Meditation is the essence of true relaxation in that it slows down the nervous system and induces the stress response within the brain. Harvard physician, Herbert Benson, M.D., has trained cardiac patients to manage blood pressure and heart conditions through this practice of meditation. It is the basis of mind/body medicine. The benefits of daily meditation are plentiful. Studies have found that regular meditators see physicians less often, spend fewer days in the hospital, and have improved memory, increased creativity, decreased hypertension and faster reaction times. In addition, such individuals enjoy more fulfilling relationships with decreased stress, anxiety and depression (Williams & Penman, 2011).

According to the ancient Chinese philosopher, Lao Tzu, “If you are depressed, you are living in the past. If you are anxious, you are living in the future. If you are at peace, you are living in the present.” By practicing mindful meditation, one learns to detach from random thoughts, realizing that no emotional state is permanent and that negative thoughts are transient. This allows one to work through feelings of depression by focusing on the here and now.

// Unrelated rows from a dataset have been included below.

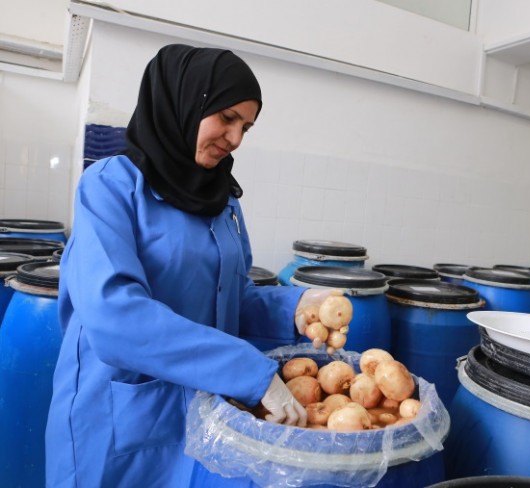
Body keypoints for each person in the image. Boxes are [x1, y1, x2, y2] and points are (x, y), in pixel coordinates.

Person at [45, 44, 343, 487]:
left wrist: (296, 306)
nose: (236, 138)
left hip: (201, 417)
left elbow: (230, 297)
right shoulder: (111, 186)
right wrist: (248, 372)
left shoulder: (222, 202)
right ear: (183, 102)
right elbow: (114, 315)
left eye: (246, 126)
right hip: (118, 417)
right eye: (226, 117)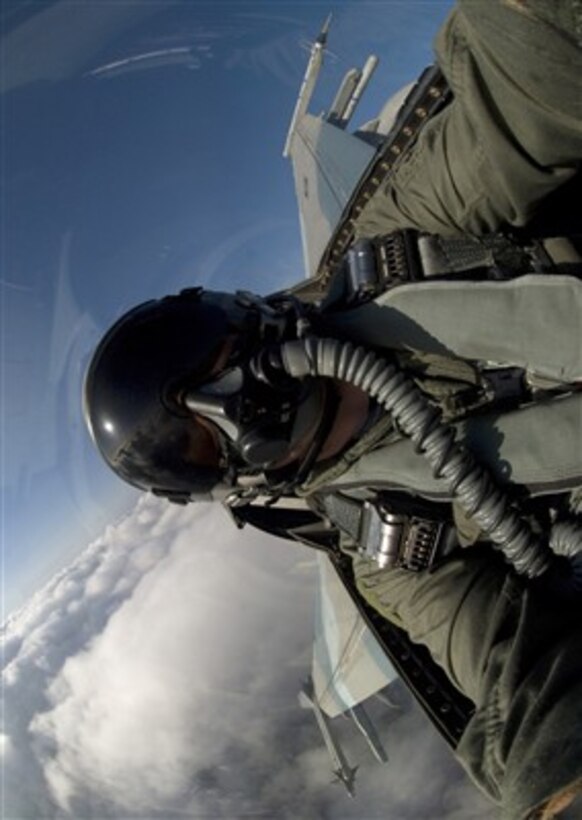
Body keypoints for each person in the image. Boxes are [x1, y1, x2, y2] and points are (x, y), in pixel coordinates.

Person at [83, 2, 582, 818]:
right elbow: (518, 680)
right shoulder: (388, 546)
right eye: (197, 438)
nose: (232, 401)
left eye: (212, 358)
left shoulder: (399, 242)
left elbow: (526, 87)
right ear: (224, 484)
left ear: (242, 316)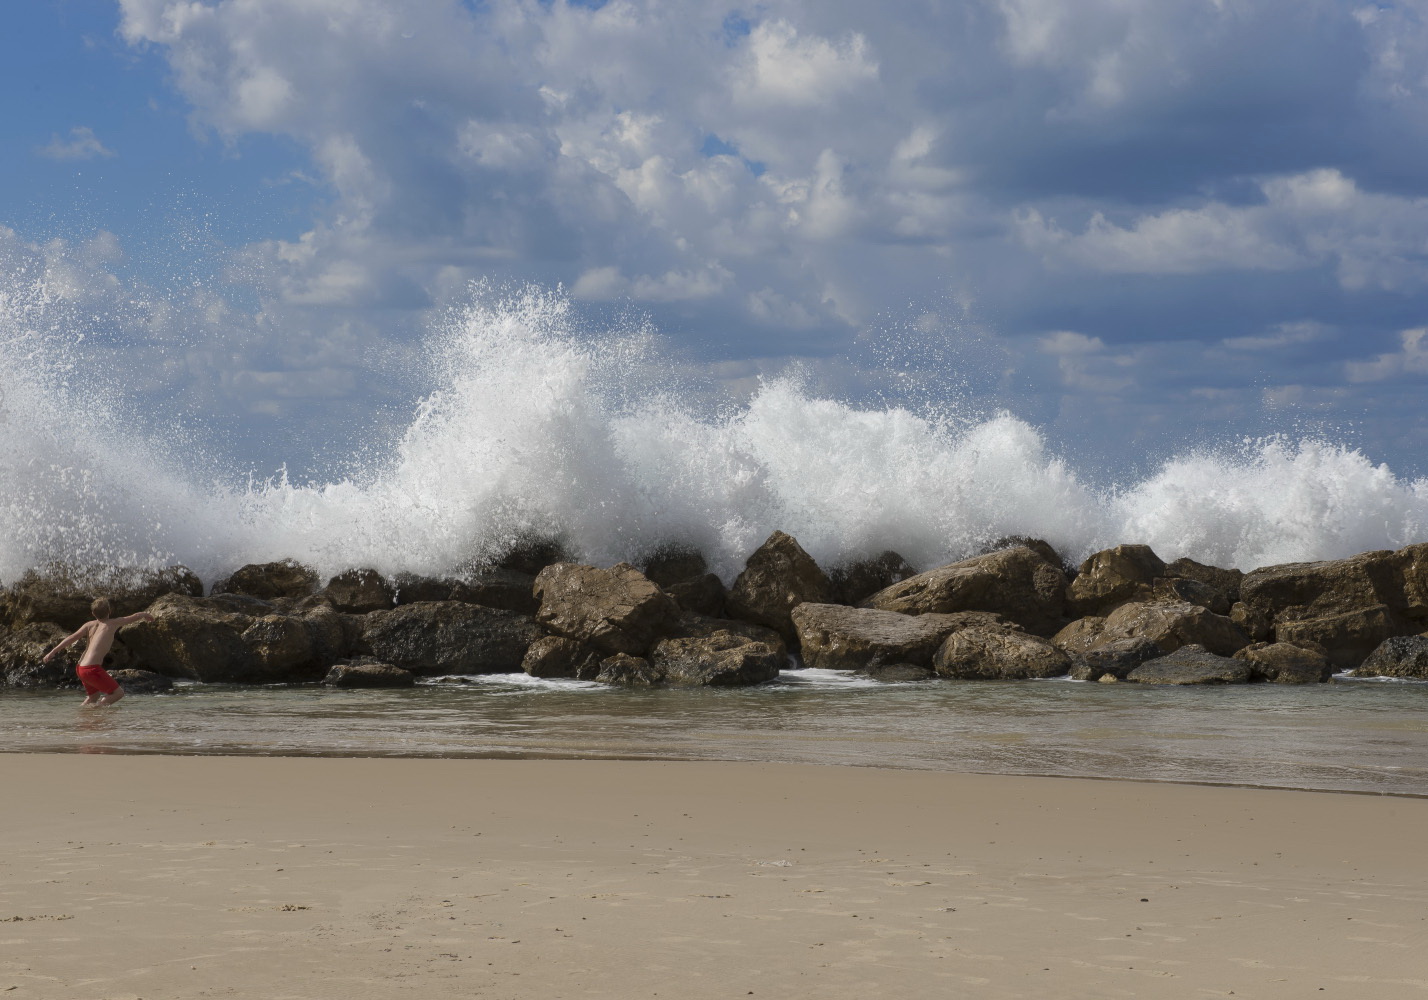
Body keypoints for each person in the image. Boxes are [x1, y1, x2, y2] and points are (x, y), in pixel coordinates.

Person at [42, 598, 155, 708]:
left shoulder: (88, 625)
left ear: (93, 613)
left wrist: (52, 652)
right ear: (110, 611)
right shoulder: (112, 623)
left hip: (80, 668)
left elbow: (71, 638)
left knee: (93, 696)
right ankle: (96, 711)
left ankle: (81, 714)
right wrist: (144, 614)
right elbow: (133, 617)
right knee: (118, 693)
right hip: (92, 669)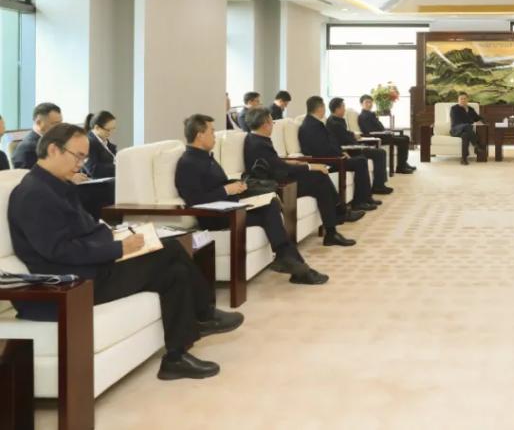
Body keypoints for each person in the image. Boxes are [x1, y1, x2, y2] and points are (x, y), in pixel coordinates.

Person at [8, 123, 244, 380]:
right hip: (75, 283)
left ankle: (176, 357)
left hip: (93, 266)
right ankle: (204, 314)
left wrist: (117, 237)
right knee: (170, 249)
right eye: (78, 156)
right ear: (54, 149)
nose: (81, 164)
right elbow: (59, 250)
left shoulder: (57, 186)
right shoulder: (33, 194)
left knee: (174, 272)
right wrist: (118, 248)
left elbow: (88, 228)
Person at [175, 114, 328, 285]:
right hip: (216, 217)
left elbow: (217, 184)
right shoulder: (187, 163)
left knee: (271, 205)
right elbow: (194, 200)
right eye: (211, 132)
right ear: (200, 135)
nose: (214, 136)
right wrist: (226, 190)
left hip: (230, 207)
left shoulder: (205, 157)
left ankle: (291, 261)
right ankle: (296, 266)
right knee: (269, 213)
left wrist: (235, 185)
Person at [243, 107, 358, 246]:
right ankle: (335, 224)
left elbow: (273, 163)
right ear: (265, 123)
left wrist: (292, 162)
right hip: (279, 185)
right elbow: (279, 169)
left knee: (320, 177)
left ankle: (337, 218)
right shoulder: (259, 143)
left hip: (279, 177)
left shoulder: (254, 139)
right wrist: (310, 166)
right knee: (319, 177)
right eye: (272, 122)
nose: (273, 125)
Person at [298, 96, 378, 211]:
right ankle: (359, 202)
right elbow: (322, 150)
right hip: (328, 161)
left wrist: (342, 152)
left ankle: (366, 198)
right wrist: (340, 155)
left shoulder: (315, 123)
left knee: (360, 159)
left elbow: (331, 143)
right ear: (320, 108)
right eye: (324, 107)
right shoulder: (311, 126)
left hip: (333, 157)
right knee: (360, 161)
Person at [325, 97, 392, 195]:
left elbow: (345, 134)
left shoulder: (337, 120)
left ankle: (379, 184)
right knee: (380, 153)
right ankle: (378, 186)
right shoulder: (334, 123)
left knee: (379, 152)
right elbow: (344, 139)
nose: (344, 109)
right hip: (350, 150)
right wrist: (354, 137)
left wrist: (354, 137)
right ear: (337, 109)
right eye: (343, 107)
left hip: (353, 146)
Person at [358, 94, 416, 174]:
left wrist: (385, 132)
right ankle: (401, 167)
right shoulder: (363, 116)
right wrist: (383, 133)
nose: (369, 104)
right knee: (403, 140)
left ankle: (403, 163)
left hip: (382, 135)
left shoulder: (370, 114)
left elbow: (379, 127)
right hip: (376, 138)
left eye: (371, 102)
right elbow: (368, 131)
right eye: (367, 102)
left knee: (406, 137)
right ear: (361, 104)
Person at [12, 102, 63, 169]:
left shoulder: (56, 141)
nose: (60, 128)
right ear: (38, 123)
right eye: (55, 124)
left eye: (60, 123)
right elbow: (28, 175)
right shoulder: (28, 149)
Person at [449, 92, 485, 165]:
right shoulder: (454, 109)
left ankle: (464, 159)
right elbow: (458, 121)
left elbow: (478, 118)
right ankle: (476, 145)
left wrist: (480, 121)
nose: (463, 100)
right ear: (458, 100)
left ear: (467, 99)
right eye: (461, 99)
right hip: (455, 130)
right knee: (467, 126)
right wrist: (472, 122)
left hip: (466, 131)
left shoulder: (471, 109)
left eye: (464, 99)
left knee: (465, 135)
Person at [84, 111, 117, 178]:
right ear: (97, 127)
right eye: (108, 130)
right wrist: (117, 166)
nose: (111, 133)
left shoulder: (108, 144)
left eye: (113, 129)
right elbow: (93, 170)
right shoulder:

An important outcome of mindfulness is that that it leads to a heightened awareness of one’s world and surroundings. Once we are grounded and at peace within ourselves, we are better prepared to fully appreciate and take in all aspects of the world. One approaches life in a mindful way by remaining fully present and accessing all of one’s senses to experience one moment at a time. This is related to the Buddhist principle that we are one with everything and that all feelings or thoughts should be treated equally without the need to maintain control.

When we are fully engaged with one activity at a time, we allow ourselves to “savor” moments and experiences. It does not matter the activity – eating a cookie, taking a shower or walking in the park – each task is approached with a mindful awareness of how all of the senses are being experienced. For example, when practicing mindful eating, one is encouraged to take time to notice the texture, taste and aroma of a given food. By taking time to savor a food item, we give the body time to feel full, which avoids overeating and more enjoyment of our meals.

Whether one embarks on the disciplined journey of mindful meditation or simply approaches life experiences with a mindful attitude, the end result will be a heightened sense of peace and well-being as well as a multitude of physical and psychological health benefits.

 

Resources:
Williams, Mark and Penman, Danny: Mindfulness: An Eight-Week Plan for Finding Peace in a Frantic World (Rodale Press, 2011).
Williams, Mark; Teasdale, John; Segal, Zindel and Kabat-Zinn, Jon: The Mindful Way Through Depression (Guilford Press, 2007).